- Title: Ocean pollution risks "collapse and extinction" of marine life: Greenpeace
- Date: 9th August 2019
- Summary: AT SEA, SARGASSO SEA (JULY 31, 2019) (REUTERS) (SOUNDBITE) (English) ARLO HEMPHILL, SENIOR OCEANS CAMPAIGNER, GREENPEACE USA SAYING: "If you take any particular country in the world, whether that's the United States or Russia or Japan or Bermuda, there's laws that if there's a special reef or a special place that whales are migrating, that country could create a marine protected area or an ocean sanctuary. But if you want to do the same thing in the high seas there's no international legal framework to do that. So it doesn't matter if it's really the most special place in the world for whales or for deep sea coral reefs or like we have here in the Sargasso Sea, the floating seaweed, there's nothing, there's no law, there's no legal framework that countries could say 'this is so special we need to protect it as an ocean sanctuary'." CREW RECOVERING THE MANTA TRAWL DEVICE VARIOUS OF CREW RECOVERING PARTICLES COLLECTED DURING MANTA TRAWL PARTICLES COLLECTED DURING MANTA TRAWL (SOUNDBITE) (English) ARLO HEMPHILL, SENIOR OCEANS CAMPAIGNER, GREENPEACE USA SAYING: "If the UN doesn't act we risk catastrophe in the oceans, we risk collapse and extinction of multiple species of fish. We're already looking even now at losing the majority of big fish seafood by 2040. We could potentially lose whale populations that we've worked so hard to bring back from the brink throughout the 20th century and most of all we risk our human populations, especially poor coastal populations that depend on fish protein for food."

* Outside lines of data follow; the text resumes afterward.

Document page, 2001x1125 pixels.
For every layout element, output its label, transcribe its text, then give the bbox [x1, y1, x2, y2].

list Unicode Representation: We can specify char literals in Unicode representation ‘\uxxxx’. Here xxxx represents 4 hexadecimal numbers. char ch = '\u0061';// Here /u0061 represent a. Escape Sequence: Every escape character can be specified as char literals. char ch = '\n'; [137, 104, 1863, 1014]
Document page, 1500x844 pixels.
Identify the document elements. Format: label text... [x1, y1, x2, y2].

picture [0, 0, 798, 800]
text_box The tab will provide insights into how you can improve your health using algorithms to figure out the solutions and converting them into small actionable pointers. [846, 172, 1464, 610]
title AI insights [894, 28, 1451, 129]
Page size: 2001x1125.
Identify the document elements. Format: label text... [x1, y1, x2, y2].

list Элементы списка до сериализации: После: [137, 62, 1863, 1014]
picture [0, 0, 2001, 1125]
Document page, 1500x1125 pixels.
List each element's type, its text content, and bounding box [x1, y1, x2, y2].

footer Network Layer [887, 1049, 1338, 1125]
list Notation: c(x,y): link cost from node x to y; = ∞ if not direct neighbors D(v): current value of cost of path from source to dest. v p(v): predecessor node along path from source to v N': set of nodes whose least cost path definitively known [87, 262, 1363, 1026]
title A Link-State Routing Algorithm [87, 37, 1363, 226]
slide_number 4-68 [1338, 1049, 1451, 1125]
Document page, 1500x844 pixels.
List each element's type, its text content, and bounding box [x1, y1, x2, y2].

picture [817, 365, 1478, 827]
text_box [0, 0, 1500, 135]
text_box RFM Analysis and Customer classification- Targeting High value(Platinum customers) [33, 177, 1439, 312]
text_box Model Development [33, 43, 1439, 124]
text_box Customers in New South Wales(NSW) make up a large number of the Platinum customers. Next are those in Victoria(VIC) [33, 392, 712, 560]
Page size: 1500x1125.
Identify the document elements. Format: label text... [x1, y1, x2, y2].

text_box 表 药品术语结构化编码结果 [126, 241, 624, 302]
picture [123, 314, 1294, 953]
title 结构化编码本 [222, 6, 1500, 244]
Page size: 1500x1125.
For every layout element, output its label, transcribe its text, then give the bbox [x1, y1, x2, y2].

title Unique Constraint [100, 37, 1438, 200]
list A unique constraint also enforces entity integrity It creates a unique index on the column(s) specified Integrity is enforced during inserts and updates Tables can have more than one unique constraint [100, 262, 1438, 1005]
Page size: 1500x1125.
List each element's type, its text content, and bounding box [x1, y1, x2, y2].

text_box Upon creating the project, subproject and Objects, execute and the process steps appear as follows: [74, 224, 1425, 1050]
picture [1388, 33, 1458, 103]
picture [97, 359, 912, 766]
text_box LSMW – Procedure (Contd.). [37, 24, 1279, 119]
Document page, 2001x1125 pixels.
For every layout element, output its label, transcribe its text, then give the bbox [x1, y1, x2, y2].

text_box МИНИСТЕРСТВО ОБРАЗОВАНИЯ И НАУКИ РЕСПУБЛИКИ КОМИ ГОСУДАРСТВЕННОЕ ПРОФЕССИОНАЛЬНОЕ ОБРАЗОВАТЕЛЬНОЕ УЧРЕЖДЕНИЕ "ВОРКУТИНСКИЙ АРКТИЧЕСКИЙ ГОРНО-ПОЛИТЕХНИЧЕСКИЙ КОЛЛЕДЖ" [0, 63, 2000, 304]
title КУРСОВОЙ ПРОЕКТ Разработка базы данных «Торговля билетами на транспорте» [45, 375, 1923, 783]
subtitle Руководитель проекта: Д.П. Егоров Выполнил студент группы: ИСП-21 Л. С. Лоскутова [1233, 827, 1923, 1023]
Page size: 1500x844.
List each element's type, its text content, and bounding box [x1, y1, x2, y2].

- Embargoed: 23rd August 2019 10:10
- Keywords: climate change climate emergency plastic plastic pollution Greenpeace Sargasso Sea Atlantic Ocean
- Location: AT SEA, SARGASSO SEA / INTERNET
- City: AT SEA, SARGASSO SEA / INTERNET
- Country: At Sea
- Topics: Environment,Climate Politics
- Reuters ID: LVA004ARHWDAZ
- Aspect Ratio: 16:9
- Story Text: The Sargasso Sea in the north Atlantic Ocean is a trove of biodiversity and marine life. But the pristine azure waters belie the environmental catastrophe lurking below, according to environmental campaigners.
The Sargasso is in a unique environment in the North Atlantic gyre, a whirlpool-like circular ocean current that draws in and traps debris from Africa, Europe and North America. Any plastic pollution sucked in is continuously broken by the churning current until it becomes microplastic; small enough to be ingested by marine life and enter the food chain.
As the United Nations prepares to meet in New York this month to continue discussions into a new Global Ocean Treaty, environmental campaign group Greenpeace is demanding they act to protect the world's oceans.
The group are backing calls to protect 30 percent of the oceans by 2030, a target called for by scientists and a growing number of governments as the minimum needed to halt the damage being done by harmful human activity.
Greenpeace is currently sailing one of their ships from pole to pole to highlight the threats to oceans, including climate change, overfishing, plastic pollution, deep sea mining and oil drilling.
The MV Esperanza is currently in the Sargasso Sea, assisting scientists to study the levels and impact of plastic pollution.
"It's quite terrifying when we're looking at this beautiful, pristine blue water and out of our eyesight is this hidden pollution of plastic that's accumulating in our oceans," Shane Antonition, a researcher at the Bermuda Aquarium, Museum and Zoo told Reuters on board the Esperanza.
A ten minute trawl with a specially designed 5m long net found 153 microplastic particles and a further 18 macroplastic particles.
The Greenpeace Protect the Oceans Campaign says the Sargasso Sea is a crucial spawning ground for eels and needs protecting.
"If you take any particular country in the world, whether that's the United States or Russia or Japan or Bermuda, there's laws that if there's a special reef or a special place that whales are migrating, that country could create a marine protected area or an ocean sanctuary. But if you want to do the same thing in the high seas there's no international legal framework to do that," said Arlo Hemphill, Senior Oceans Campaigner, Greenpeace USA.
Greenpeace says international waters, outside territorial control, are home to marine life that drives the ocean's biological pump and helps regulate the planet's temperature.
They say sanctuaries covering 30 percent of the high seas could help the oceans recover and that the plan is feasible.
"If the U.N. doesn't act we risk catastrophe in the oceans, we risk collapse and extinction of multiple species of fish. We're already looking even now at losing the majority of big fish seafood by 2040. We could potentially lose whale populations that we've worked so hard to bring back from the brink throughout the 20th century and most of all we risk our human populations, especially poor coastal populations that depend on fish protein for food," Hemphill said.
This month's U.N. meeting will prepare the ground for final meeting to agree a global ocean treaty next year.